## Text section

Further Details Revealed For 925 W Belmont Avenue In Lake View

Rendering of 925 W Belmont Avenue by Eckenhoff Saunders

Further renderings have been revealed for the mixed-use development at 925 W Belmont Avenue in Lake View. Sitting near the CTA Belmont stop just west of N Halsted Street, YIMBY originally covered the project earlier this month when revealed by the Alderman. The project is being led by Mavrek Development with local firm Eckenhoff Saunders working on its design.

Site context map of 925 W Belmont Avenue by Eckenhoff Saunders

Rendering of 925 W Belmont Avenue by Eckenhoff Saunders

Rising 11 stories tall, the U-shaped structure will replace a pair of existing two-story commercial buildings with 18,960 square feet of retail space built in 1904. These hold a variety of small businesses including Belmont Army Vintage and Ann Sathers, though it is unconfirmed if any of these will return. The new ground floor will hold approximately 9,900 square feet of retail space instead.

Rendering of 925 W Belmont Avenue by Eckenhoff Saunders

Rendering of 925 W Belmont Avenue by Eckenhoff Saunders

Capping out at 120 feet in height, the lower levels will feature a variety of faux-brick facades with glass cladding the remainder of the tower. Inside will be 210 residential units made up of 90 studios, 43 junior one-bedrooms, 58 one-bedrooms, and 19 two-bedroom layouts. Of these, at least 42 residences will be considered affordable.

## What to work on
Recast the paragraph of the Belmont Avenue article above that starts "Capping out at 120 feet in height" as a brief list that keeps its main facts.

Visual layout annotation data
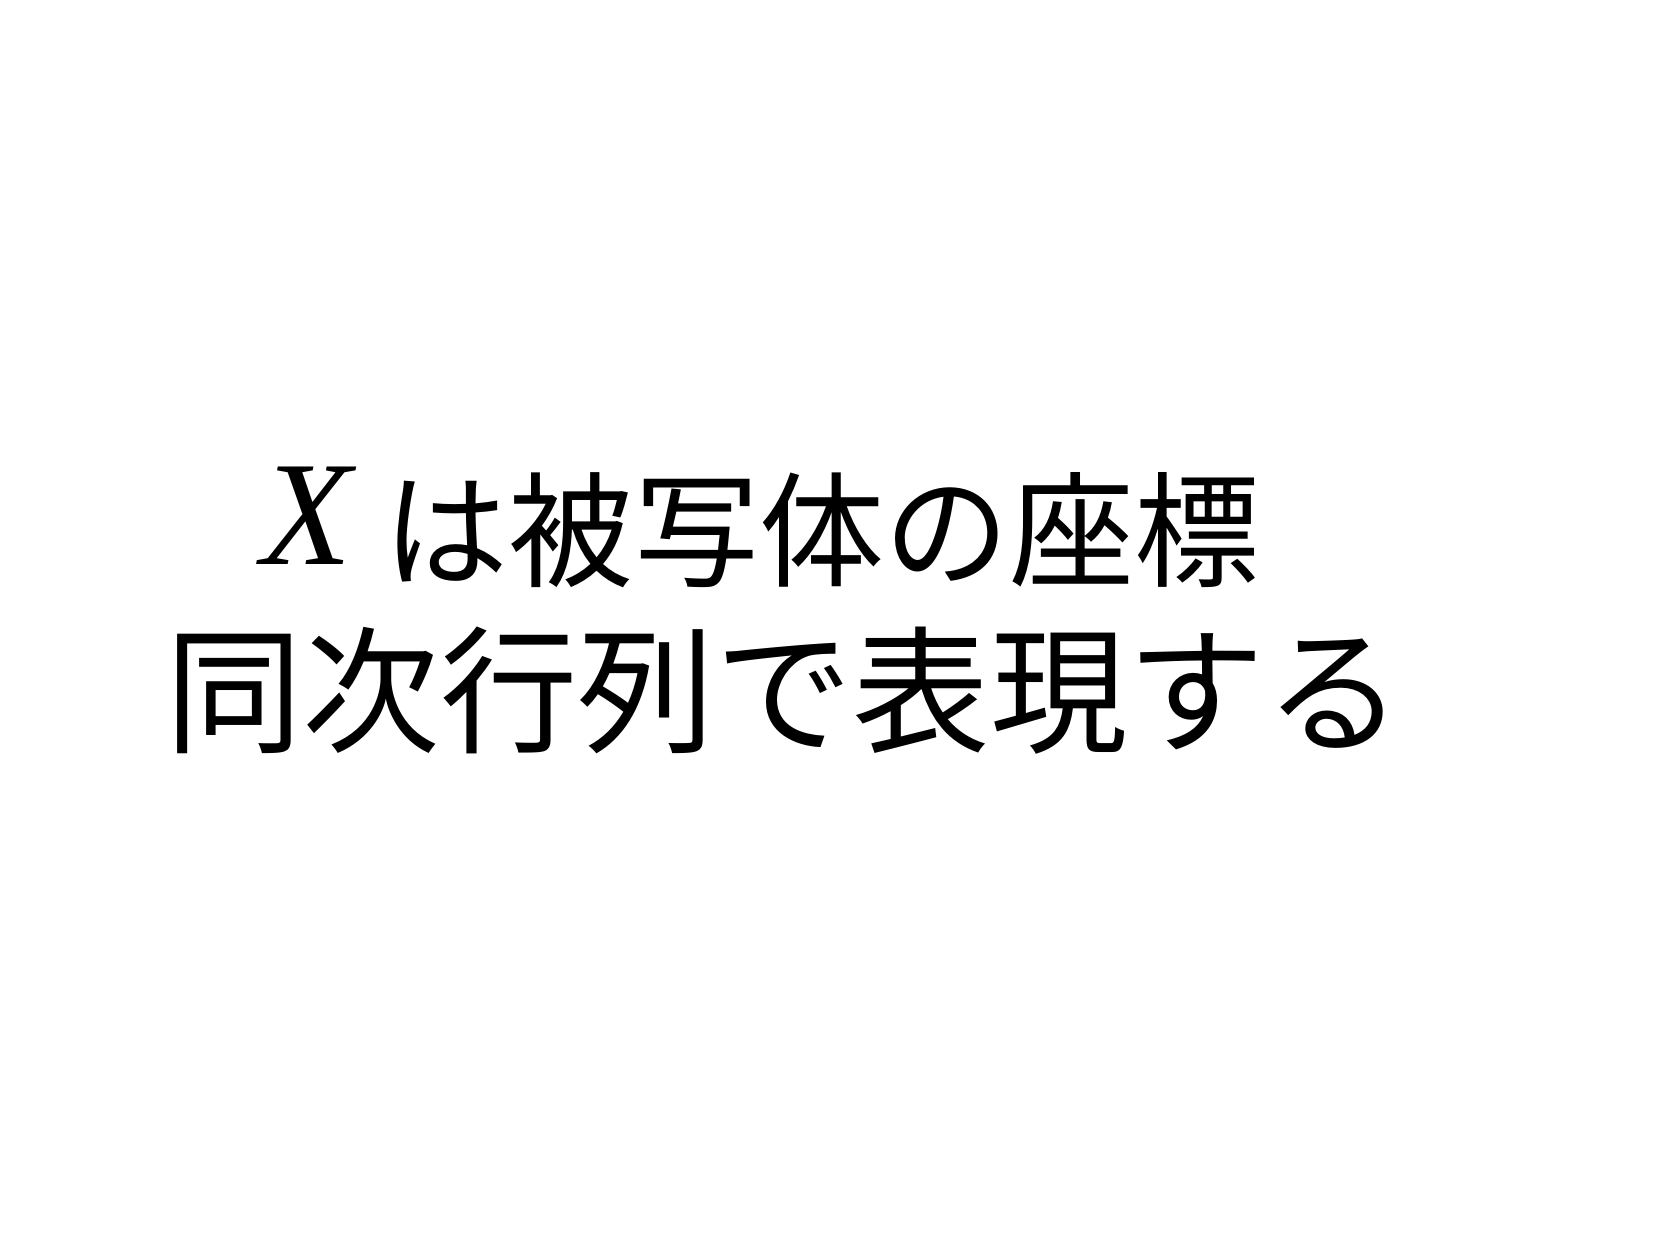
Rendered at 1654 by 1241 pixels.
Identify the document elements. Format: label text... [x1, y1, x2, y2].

chart [238, 431, 384, 578]
title 同次行列で表現する [165, 578, 1406, 786]
title は被写体の座標 [383, 419, 1412, 627]
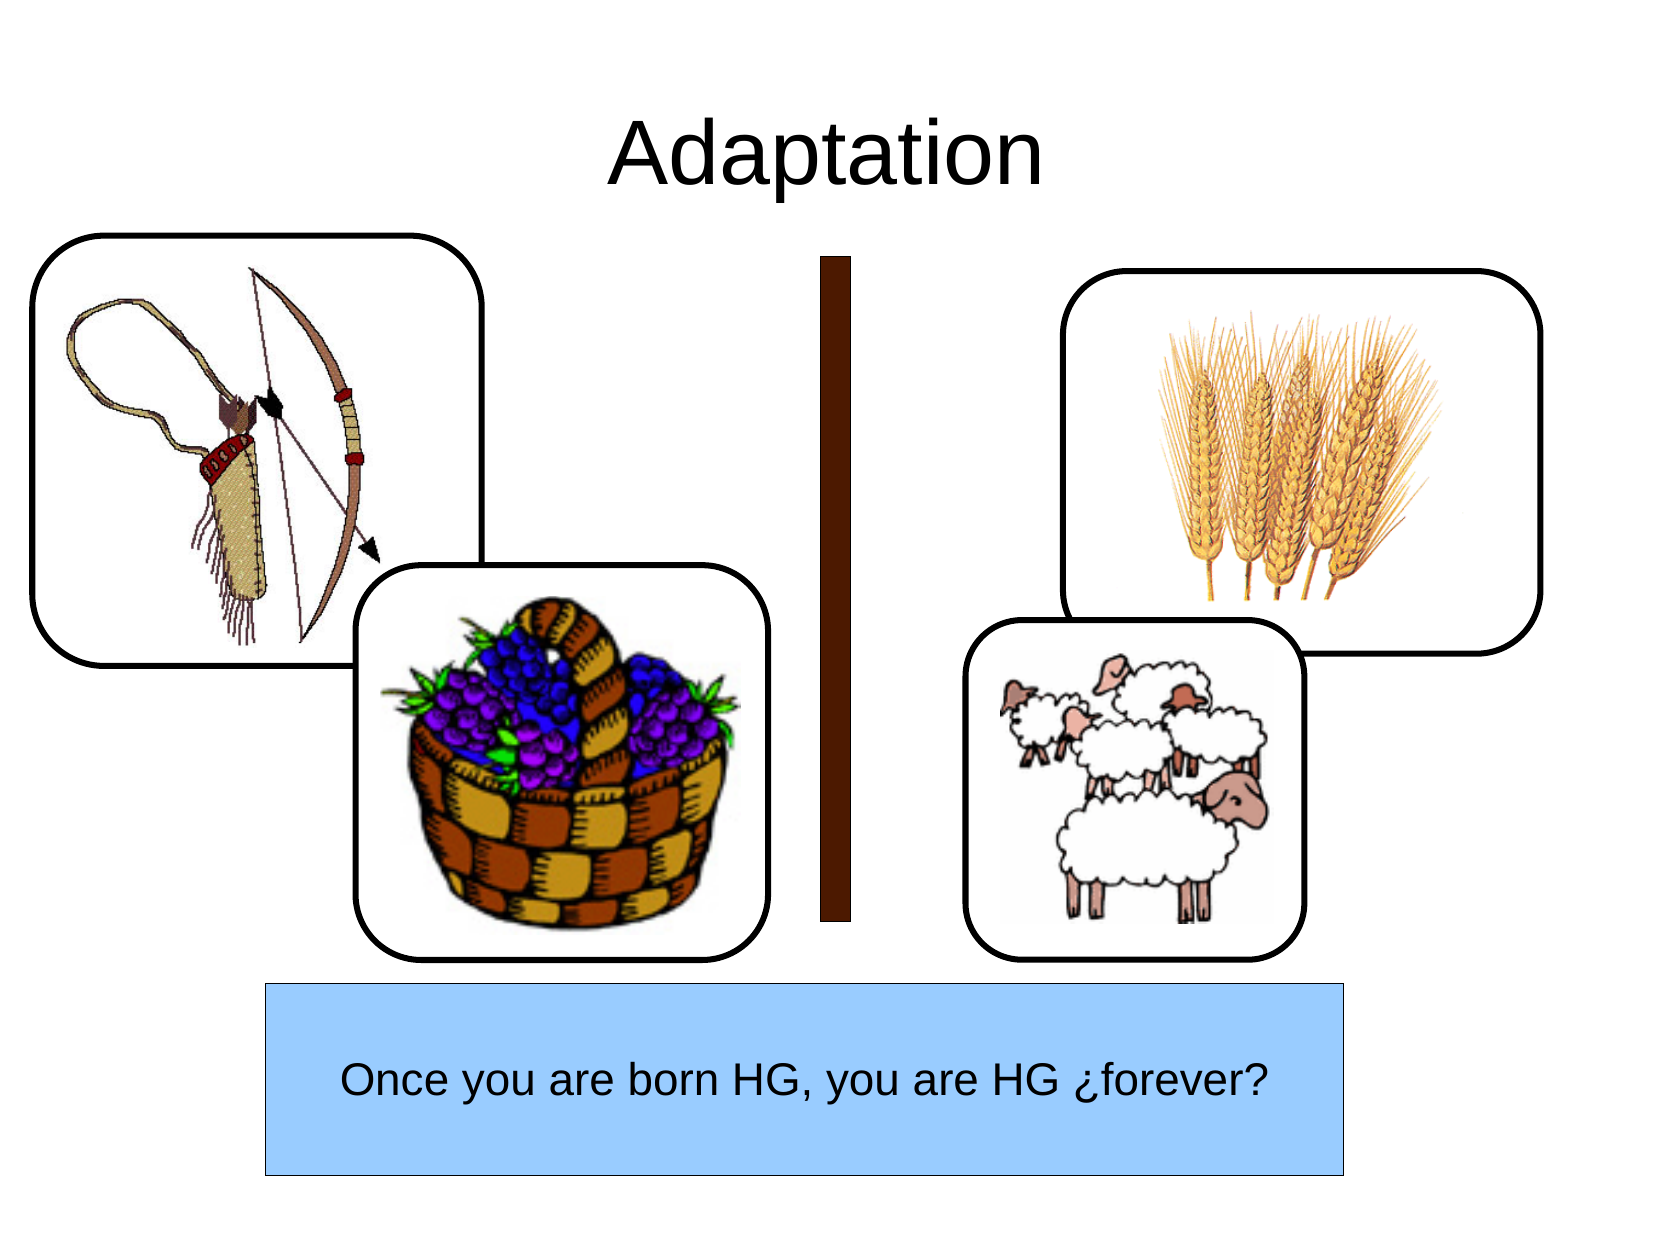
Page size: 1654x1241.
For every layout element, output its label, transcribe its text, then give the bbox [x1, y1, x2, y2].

## Solution to this task
- Height: 120 feet
- Exterior: faux-brick facades on the lower levels, glass on the rest of the tower
- Units: 210 residences (90 studios, 43 junior one-bedrooms, 58 one-bedrooms, 19 two-bedrooms)
- Affordable housing: at least 42 residences